Exercice: Poursuivez l'extrait sur le litige fiscal soumis au Bundesfinanzhof en reprenant juste après sa dernière phrase.

Extrait source:
○ ○ ○

Le requérant a indiqué à l'audience, pour la première fois, que cette présentation des faits est contestée et qu'il n'a jamais refusé de produire l'original, lequel a effectivement été présenté aux autorités fiscales. Toutefois, il a déclaré que, pour des raisons qui n'ont pas été pleinement explicitées, ces originaux avaient été perdus avant le contrôle fiscal spécial et qu'en outre ce qui a été décrit comme une facture « composite » a été produit devant le Finanzgericht. En réponse à cela, l'agent représentant le gouvernement allemand a souligné que le Bundesfinanzhof ne statue en « Revision » que sur les points de droit et que les faits sont établis par le Finanzgericht. A son avis, que nous partageons, la présente affaire doit être examinée à la lumière des faits tels qu'ils ont été établis et sont relatés dans l'ordonnance de renvoi. Il nous semble, en tout état de cause, que la Cour est en mesure de fournir des réponses applicables par la juridiction nationale dans les deux cas.

10.

○ ○ ○

Enregistrements:
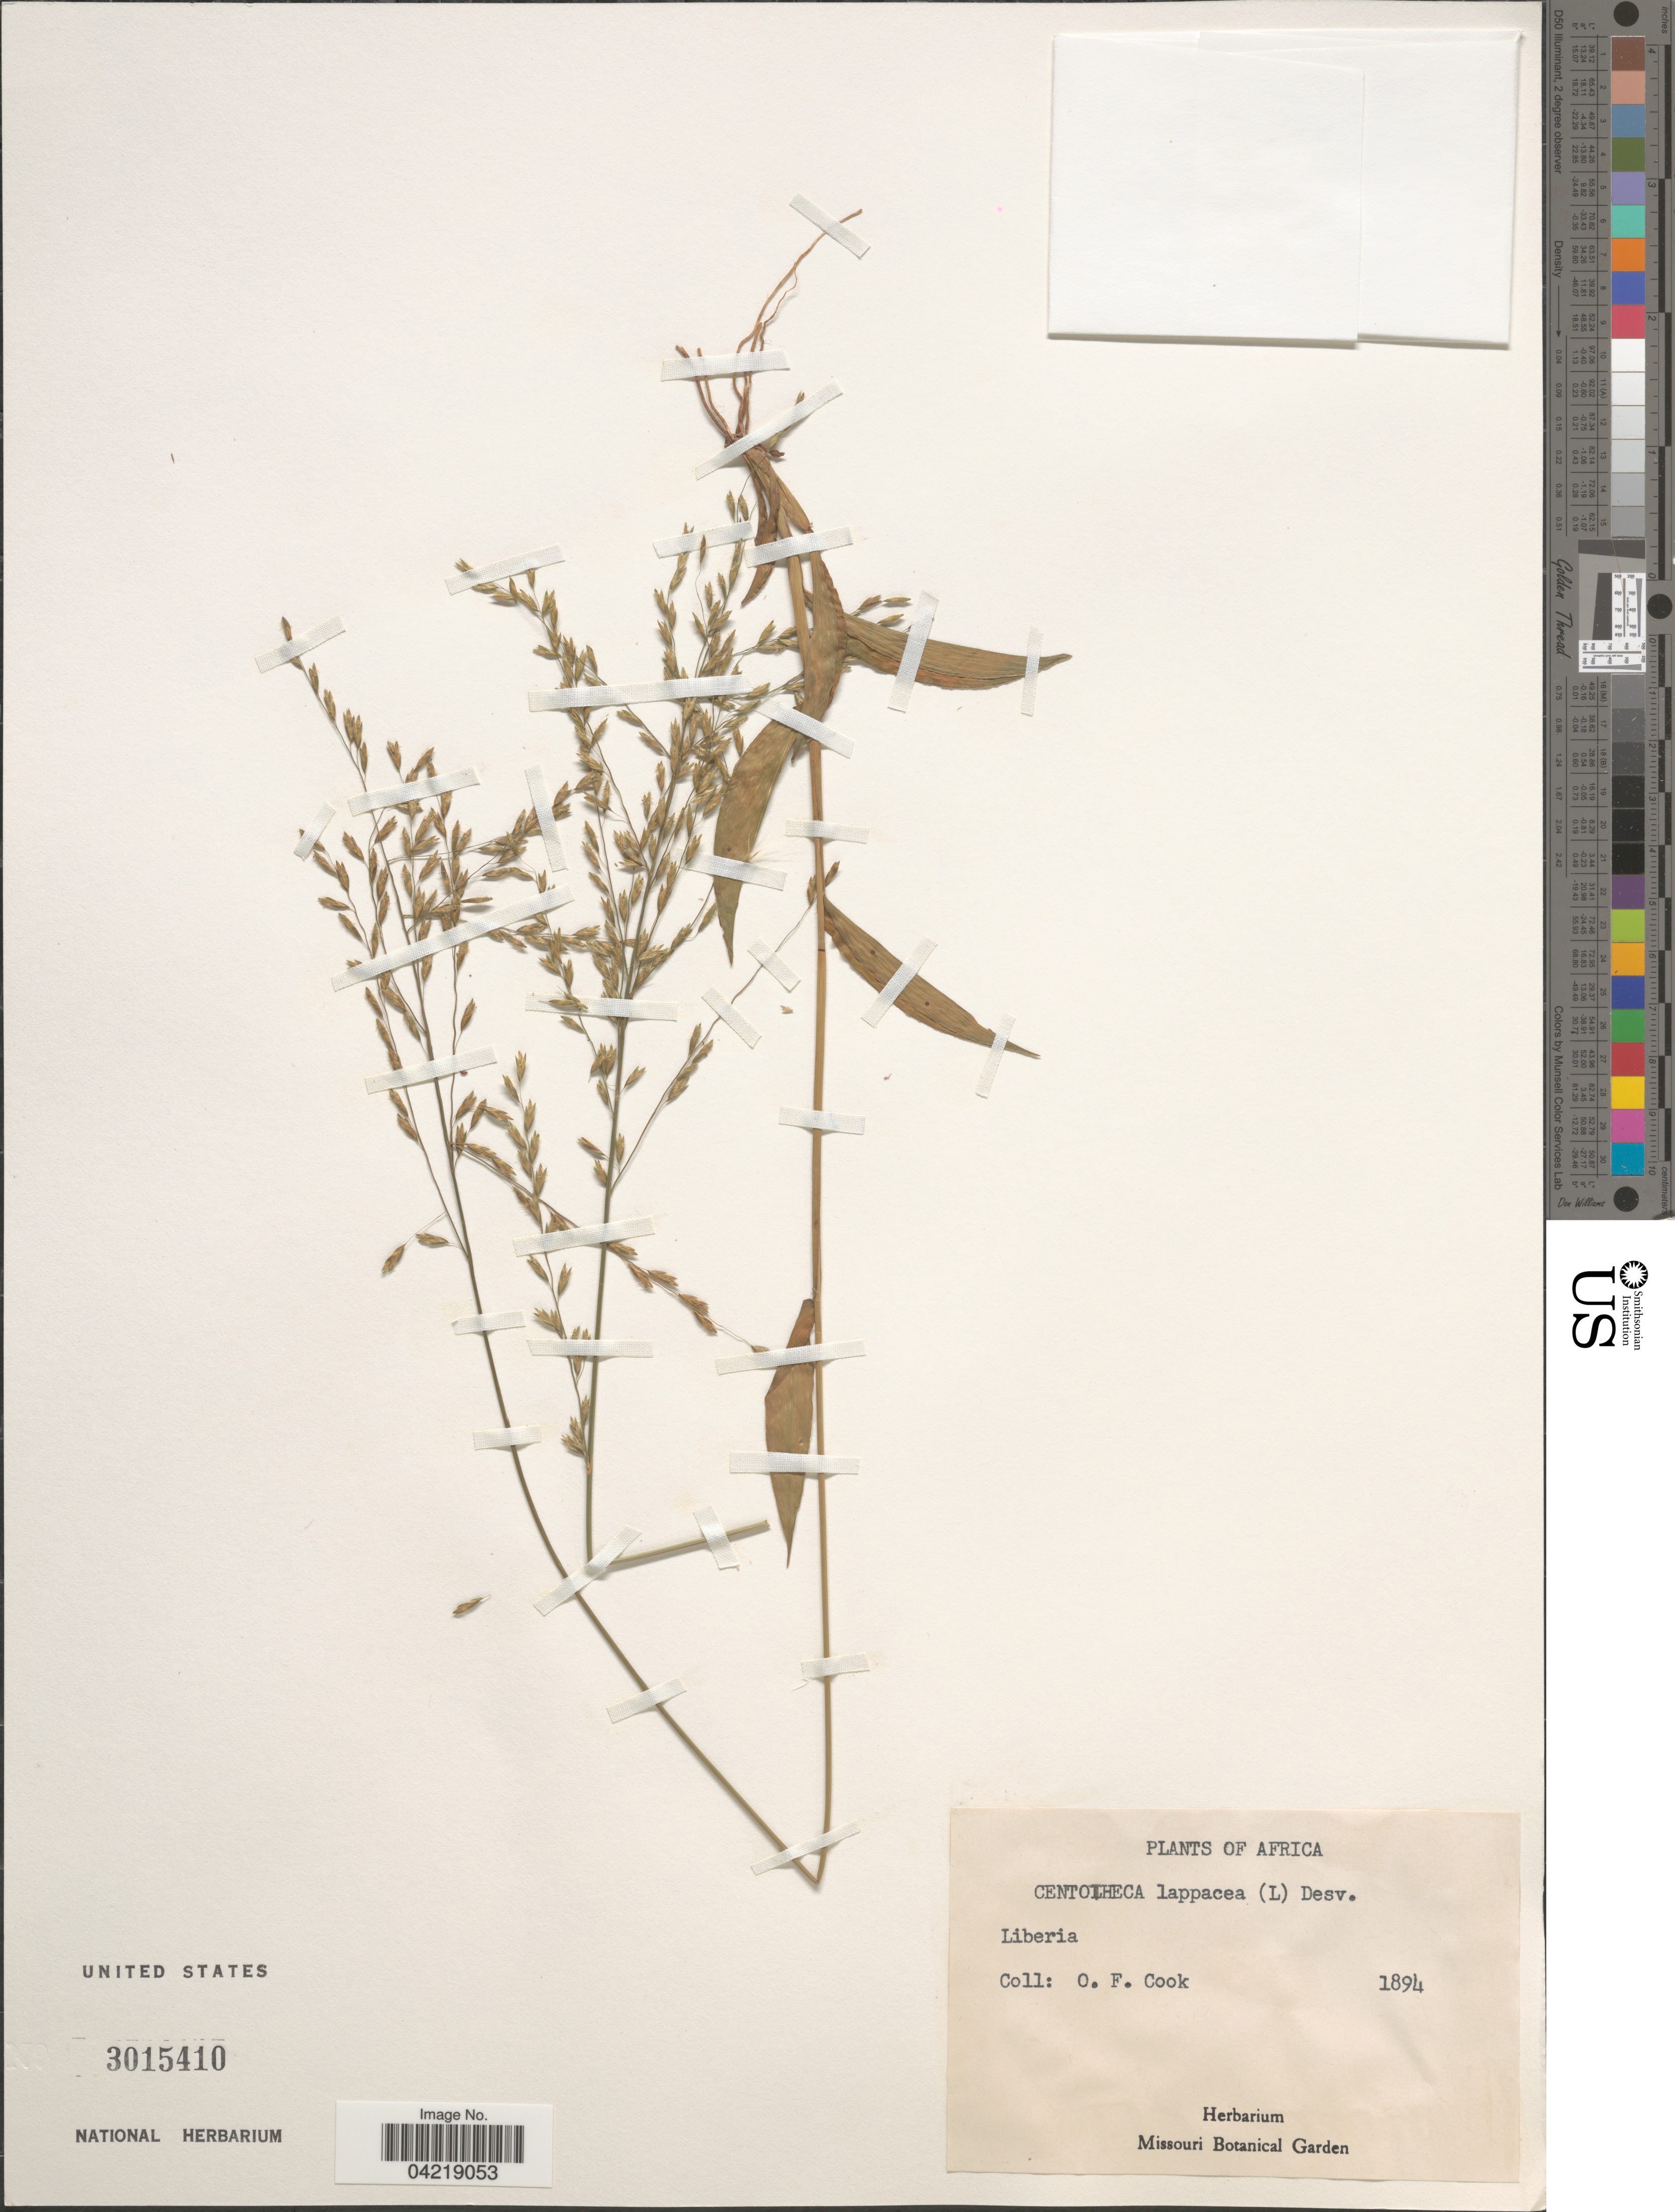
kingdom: Plantae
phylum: Tracheophyta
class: Liliopsida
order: Poales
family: Poaceae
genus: Centotheca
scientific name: Centotheca lappacea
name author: (L.) Desv.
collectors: O. F. Cook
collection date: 1894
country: Liberia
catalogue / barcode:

○ ○ ○

Réponse produite:
Le requérant a déposé une demande en « Revision » devant le Bundesfinanzhof (ci-après la « juridiction nationale »). La juridiction nationale souligne (par référence au jugement du Finanzgericht) que, en application de l'article 14, paragraphe 1, de l'UStG, « seul peut être considéré comme une facture le document par lequel un opérateur qui fournit des biens ou des services en établit le décompte à leur bénéficiaire ». Seule la facture originale envoyée au bénéficiaire par le fournisseur peut être considérée comme « un document propre à prouver le droit à déduction ». Elle se distingue d'autres factures « en ce que son caractère unique est reconnaissable et qu'elle ne peut pas être confondue avec d'autres exemplaires, doubles ou copies de factures ». Selon la juridiction nationale, « il n'est possible de renoncer à la production de la facture originale que si cette dernière a été perdue ou s'il n'est pas possible de se la procurer dans un bref délai ». Dans ce cas, la preuve requise pour demander une déduction peut être rapportée par d'autres moyens, tels que, par exemple, des copies de factures. En l'espèce, la juridiction nationale expose que, comme le requérant n'a pas invoqué la perte des factures, il devrait être considéré en droit comme n'ayant pas rapporté la preuve nécessaire pour justifier une déduction de la taxe acquittée en amont. Comme nous l'avons noté dans le précédent paragraphe, le requérant fait maintenant valoir que les factures étaient perdues. Cependant, la juridiction nationale déclare qu'il s'agit en l'espèce de savoir si le droit national peut exiger la présentation de l'original de la facture. Elle est d'avis que cette affaire soulève une question de droit communautaire, puisque l'article 18 de la sixième directive contient des règles sur l'exercice du droit à déduction.

11.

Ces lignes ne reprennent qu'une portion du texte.